From the entries that follow, copy each line containing the word "rapports".

[Opening Dataset records section]

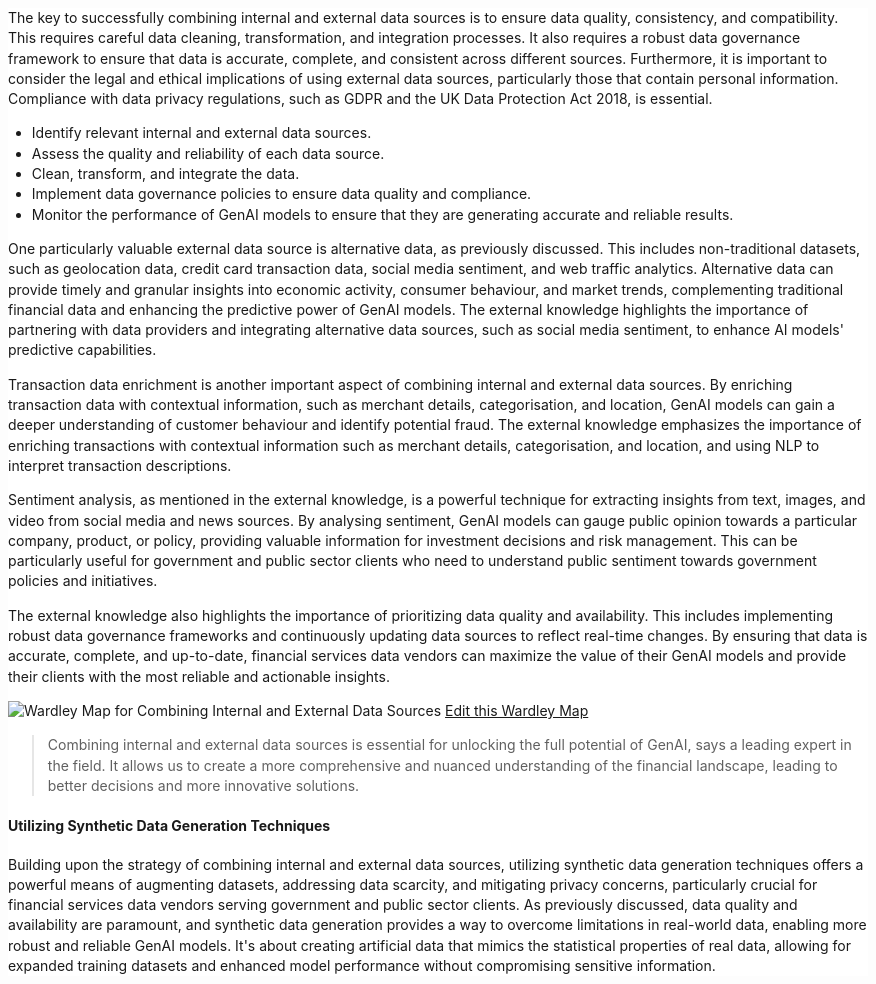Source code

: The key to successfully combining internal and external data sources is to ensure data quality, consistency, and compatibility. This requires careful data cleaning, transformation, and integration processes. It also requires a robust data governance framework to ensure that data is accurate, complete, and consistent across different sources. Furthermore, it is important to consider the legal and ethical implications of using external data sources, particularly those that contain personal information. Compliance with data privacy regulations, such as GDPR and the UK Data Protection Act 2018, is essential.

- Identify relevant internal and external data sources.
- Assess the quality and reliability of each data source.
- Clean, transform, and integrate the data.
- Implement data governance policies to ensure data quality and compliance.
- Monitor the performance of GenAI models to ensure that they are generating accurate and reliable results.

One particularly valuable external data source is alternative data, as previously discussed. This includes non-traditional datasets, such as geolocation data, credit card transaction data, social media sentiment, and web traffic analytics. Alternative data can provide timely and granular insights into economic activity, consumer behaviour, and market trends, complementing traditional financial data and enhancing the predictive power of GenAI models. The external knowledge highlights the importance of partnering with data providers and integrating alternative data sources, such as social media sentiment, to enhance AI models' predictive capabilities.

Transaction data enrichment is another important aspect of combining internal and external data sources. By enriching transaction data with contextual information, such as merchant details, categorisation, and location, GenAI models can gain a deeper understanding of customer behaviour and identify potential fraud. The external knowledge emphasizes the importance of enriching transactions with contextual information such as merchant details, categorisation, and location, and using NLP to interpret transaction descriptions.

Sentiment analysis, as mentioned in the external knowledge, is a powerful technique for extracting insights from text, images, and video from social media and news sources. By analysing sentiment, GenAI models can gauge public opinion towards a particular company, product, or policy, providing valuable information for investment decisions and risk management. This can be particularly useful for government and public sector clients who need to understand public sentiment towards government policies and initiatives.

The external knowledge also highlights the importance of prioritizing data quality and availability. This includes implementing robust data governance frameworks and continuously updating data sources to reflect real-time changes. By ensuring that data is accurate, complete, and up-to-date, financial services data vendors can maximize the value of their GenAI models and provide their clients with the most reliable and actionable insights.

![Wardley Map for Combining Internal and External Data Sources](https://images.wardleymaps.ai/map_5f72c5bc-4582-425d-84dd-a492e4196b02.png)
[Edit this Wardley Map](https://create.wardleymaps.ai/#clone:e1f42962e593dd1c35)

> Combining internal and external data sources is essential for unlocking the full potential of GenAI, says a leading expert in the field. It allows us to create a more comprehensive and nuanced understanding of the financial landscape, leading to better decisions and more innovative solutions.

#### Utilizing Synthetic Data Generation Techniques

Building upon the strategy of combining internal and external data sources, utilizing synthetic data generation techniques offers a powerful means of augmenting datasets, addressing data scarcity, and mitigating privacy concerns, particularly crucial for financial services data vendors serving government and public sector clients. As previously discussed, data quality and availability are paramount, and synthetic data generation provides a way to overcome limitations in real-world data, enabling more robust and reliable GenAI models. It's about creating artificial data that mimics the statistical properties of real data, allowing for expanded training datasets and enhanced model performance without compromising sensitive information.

[Closing Dataset records section]
[Opening Dataset records section]

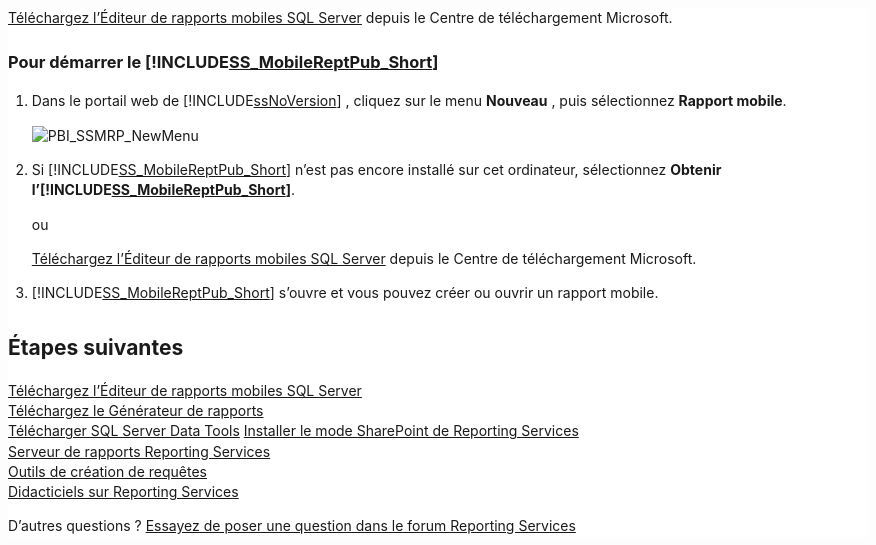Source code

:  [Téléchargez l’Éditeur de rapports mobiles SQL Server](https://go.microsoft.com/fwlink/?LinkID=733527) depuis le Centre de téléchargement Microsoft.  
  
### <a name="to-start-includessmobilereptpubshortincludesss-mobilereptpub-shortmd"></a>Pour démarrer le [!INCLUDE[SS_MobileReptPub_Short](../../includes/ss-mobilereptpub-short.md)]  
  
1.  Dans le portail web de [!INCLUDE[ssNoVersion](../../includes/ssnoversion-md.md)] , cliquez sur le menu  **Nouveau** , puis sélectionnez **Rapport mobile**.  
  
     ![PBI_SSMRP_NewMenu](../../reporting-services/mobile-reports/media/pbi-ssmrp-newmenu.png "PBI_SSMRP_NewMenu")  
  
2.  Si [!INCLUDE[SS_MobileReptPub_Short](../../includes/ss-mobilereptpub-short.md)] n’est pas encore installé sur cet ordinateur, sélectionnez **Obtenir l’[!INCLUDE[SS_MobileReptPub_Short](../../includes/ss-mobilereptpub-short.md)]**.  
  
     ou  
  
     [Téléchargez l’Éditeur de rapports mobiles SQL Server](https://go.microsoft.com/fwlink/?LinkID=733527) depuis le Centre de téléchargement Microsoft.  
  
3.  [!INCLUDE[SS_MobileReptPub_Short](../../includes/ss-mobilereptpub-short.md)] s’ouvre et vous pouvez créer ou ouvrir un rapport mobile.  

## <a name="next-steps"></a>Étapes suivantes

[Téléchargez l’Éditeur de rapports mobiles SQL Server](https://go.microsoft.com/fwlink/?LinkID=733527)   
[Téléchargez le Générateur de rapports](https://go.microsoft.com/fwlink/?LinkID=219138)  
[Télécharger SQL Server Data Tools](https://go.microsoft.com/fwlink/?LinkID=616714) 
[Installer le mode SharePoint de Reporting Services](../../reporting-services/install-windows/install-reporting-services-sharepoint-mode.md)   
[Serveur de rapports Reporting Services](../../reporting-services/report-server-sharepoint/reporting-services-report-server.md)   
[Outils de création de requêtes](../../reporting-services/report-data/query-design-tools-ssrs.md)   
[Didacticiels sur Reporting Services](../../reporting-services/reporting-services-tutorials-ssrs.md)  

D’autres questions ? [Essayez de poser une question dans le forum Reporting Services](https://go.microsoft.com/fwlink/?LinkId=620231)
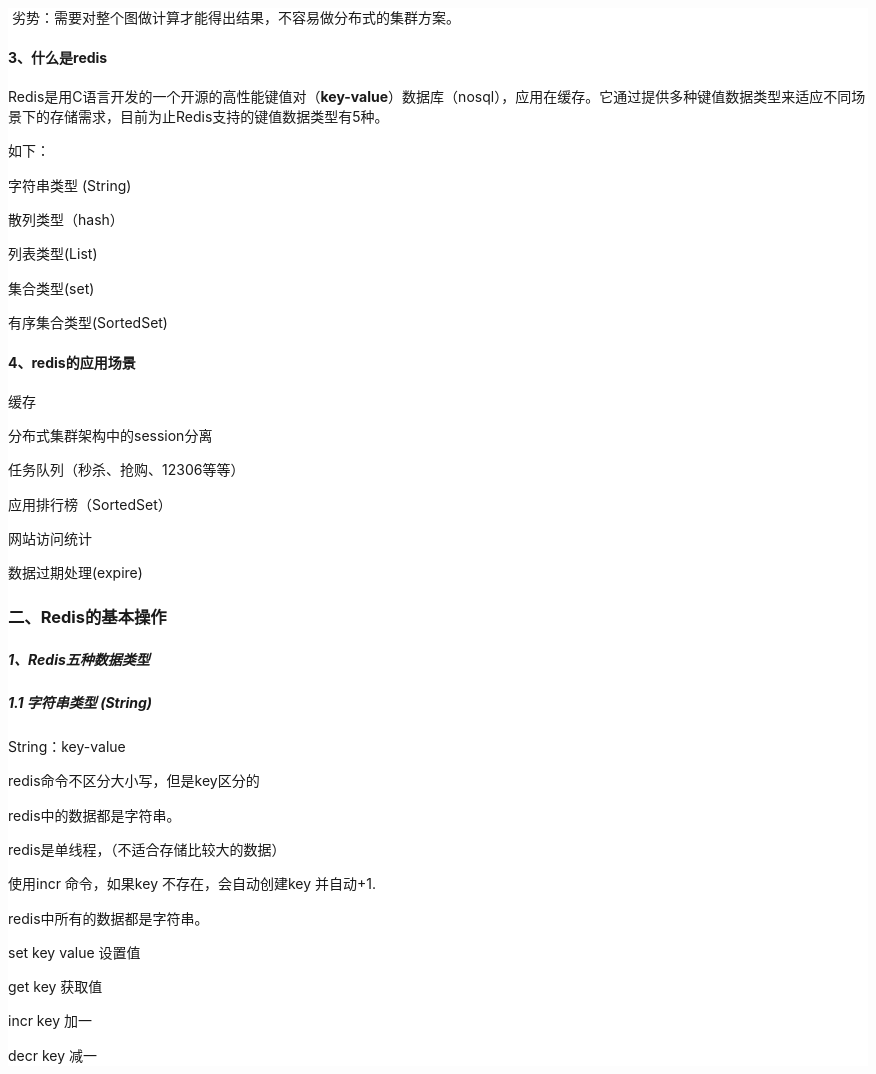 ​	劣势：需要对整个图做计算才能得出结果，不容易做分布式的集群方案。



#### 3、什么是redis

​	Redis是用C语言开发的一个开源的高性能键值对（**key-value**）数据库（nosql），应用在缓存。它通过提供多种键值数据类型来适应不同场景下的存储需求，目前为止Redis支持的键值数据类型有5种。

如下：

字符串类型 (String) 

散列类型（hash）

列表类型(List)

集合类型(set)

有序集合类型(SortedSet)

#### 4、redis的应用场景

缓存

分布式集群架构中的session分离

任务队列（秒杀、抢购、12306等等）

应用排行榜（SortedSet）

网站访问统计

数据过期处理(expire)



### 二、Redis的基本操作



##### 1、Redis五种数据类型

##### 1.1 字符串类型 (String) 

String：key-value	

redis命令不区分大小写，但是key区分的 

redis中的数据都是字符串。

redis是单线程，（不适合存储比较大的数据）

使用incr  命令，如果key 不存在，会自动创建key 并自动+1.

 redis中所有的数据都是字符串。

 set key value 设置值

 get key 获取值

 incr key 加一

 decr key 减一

[Closing Dataset records section]

→ Problem solution
:  [Téléchargez l’Éditeur de rapports mobiles SQL Server](https://go.microsoft.com/fwlink/?LinkID=733527) depuis le Centre de téléchargement Microsoft.  
     [Téléchargez l’Éditeur de rapports mobiles SQL Server](https://go.microsoft.com/fwlink/?LinkID=733527) depuis le Centre de téléchargement Microsoft.  
[Téléchargez l’Éditeur de rapports mobiles SQL Server](https://go.microsoft.com/fwlink/?LinkID=733527)   
[Téléchargez le Générateur de rapports](https://go.microsoft.com/fwlink/?LinkID=219138)  
[Serveur de rapports Reporting Services](../../reporting-services/report-server-sharepoint/reporting-services-report-server.md)   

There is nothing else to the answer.